◆ PETUNJUK TUGAS: Tolong tuliskan kembali seluruh berita tentang perjanjian damai Kongo dan Rwanda di bawah ini tanpa mengubah satu kata pun.

Republik Demokratik Kongo dan Rwanda Lihat Peluang 'Bersejarah' untuk Perdamaian dalam Kesepakatan yang Ditengahi AS

ORBITINDONESIA.COM - Republik Demokratik Kongo dan Rwanda siap menandatangani perjanjian damai yang signifikan di Washington, DC, sebuah peristiwa yang diharapkan kedua negara akan menandai titik balik dalam mengakhiri konflik yang telah berlangsung puluhan tahun.

Presiden Kongo Felix Tshisekedi dan Presiden Rwanda Paul Kagame tiba di Amerika Serikat pada hari Rabu, 3 Desember 2025 untuk upacara penandatanganan pada hari Kamis, 4 Desember 2025, yang akan menyelesaikan kesepakatan yang ditengahi oleh Presiden AS Donald Trump.

Perjanjian ini, yang merupakan puncak dari diplomasi yang dipimpin AS selama berbulan-bulan, bertujuan untuk mengatasi akar penyebab kekerasan di Republik Demokratik Kongo timur yang telah menewaskan ribuan orang dan membuat jutaan orang mengungsi.

◆ KUTIPAN SUMBER:
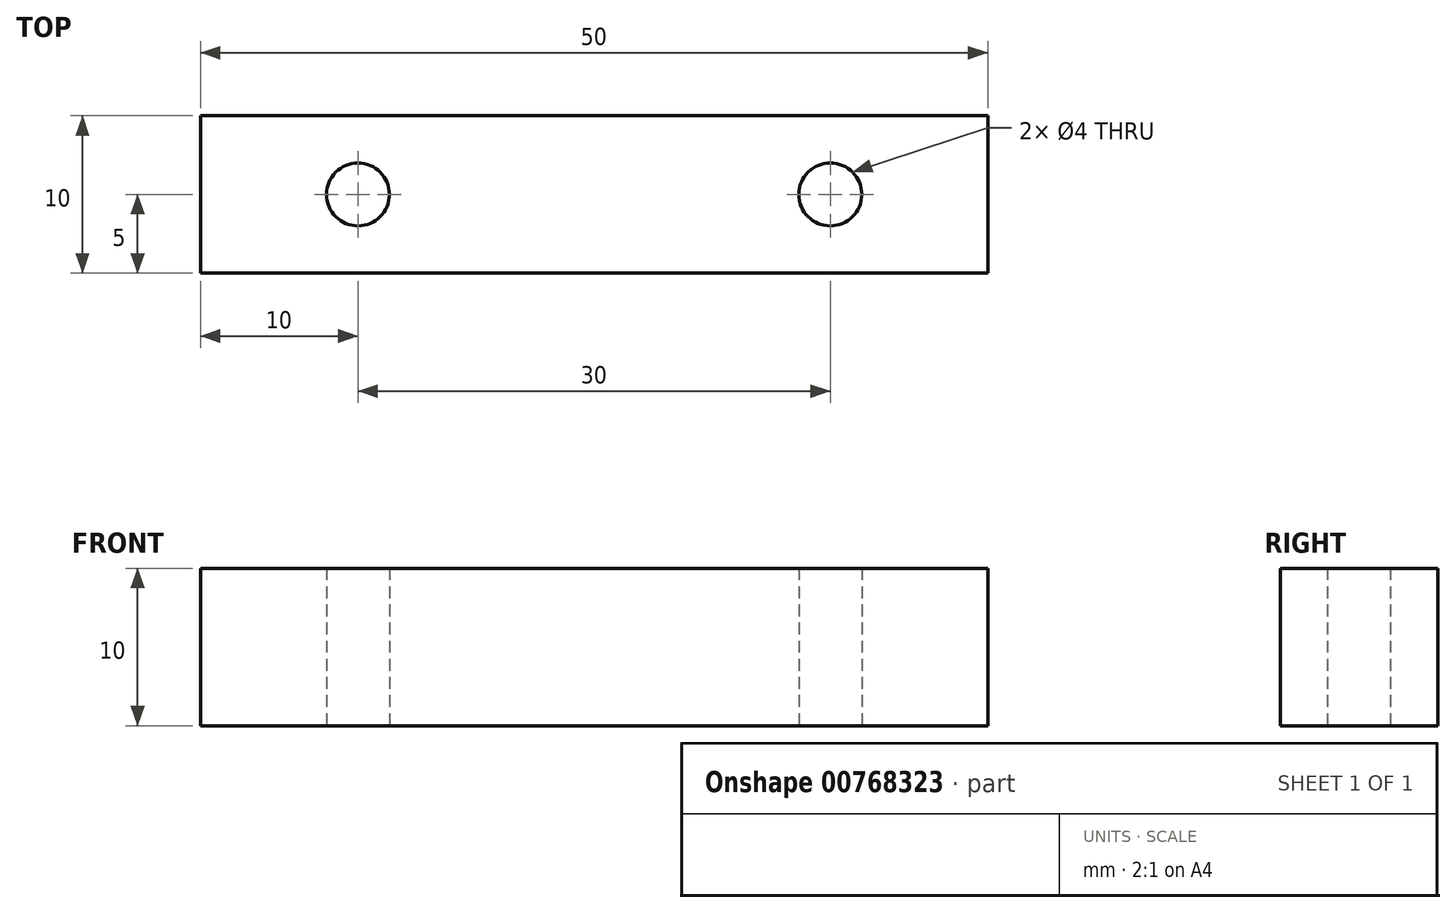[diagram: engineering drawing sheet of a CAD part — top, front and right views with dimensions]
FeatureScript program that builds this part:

◆ JAWABAN LATIHAN:
Republik Demokratik Kongo dan Rwanda Lihat Peluang 'Bersejarah' untuk Perdamaian dalam Kesepakatan yang Ditengahi AS

ORBITINDONESIA.COM - Republik Demokratik Kongo dan Rwanda siap menandatangani perjanjian damai yang signifikan di Washington, DC, sebuah peristiwa yang diharapkan kedua negara akan menandai titik balik dalam mengakhiri konflik yang telah berlangsung puluhan tahun.

Presiden Kongo Felix Tshisekedi dan Presiden Rwanda Paul Kagame tiba di Amerika Serikat pada hari Rabu, 3 Desember 2025 untuk upacara penandatanganan pada hari Kamis, 4 Desember 2025, yang akan menyelesaikan kesepakatan yang ditengahi oleh Presiden AS Donald Trump.

Perjanjian ini, yang merupakan puncak dari diplomasi yang dipimpin AS selama berbulan-bulan, bertujuan untuk mengatasi akar penyebab kekerasan di Republik Demokratik Kongo timur yang telah menewaskan ribuan orang dan membuat jutaan orang mengungsi.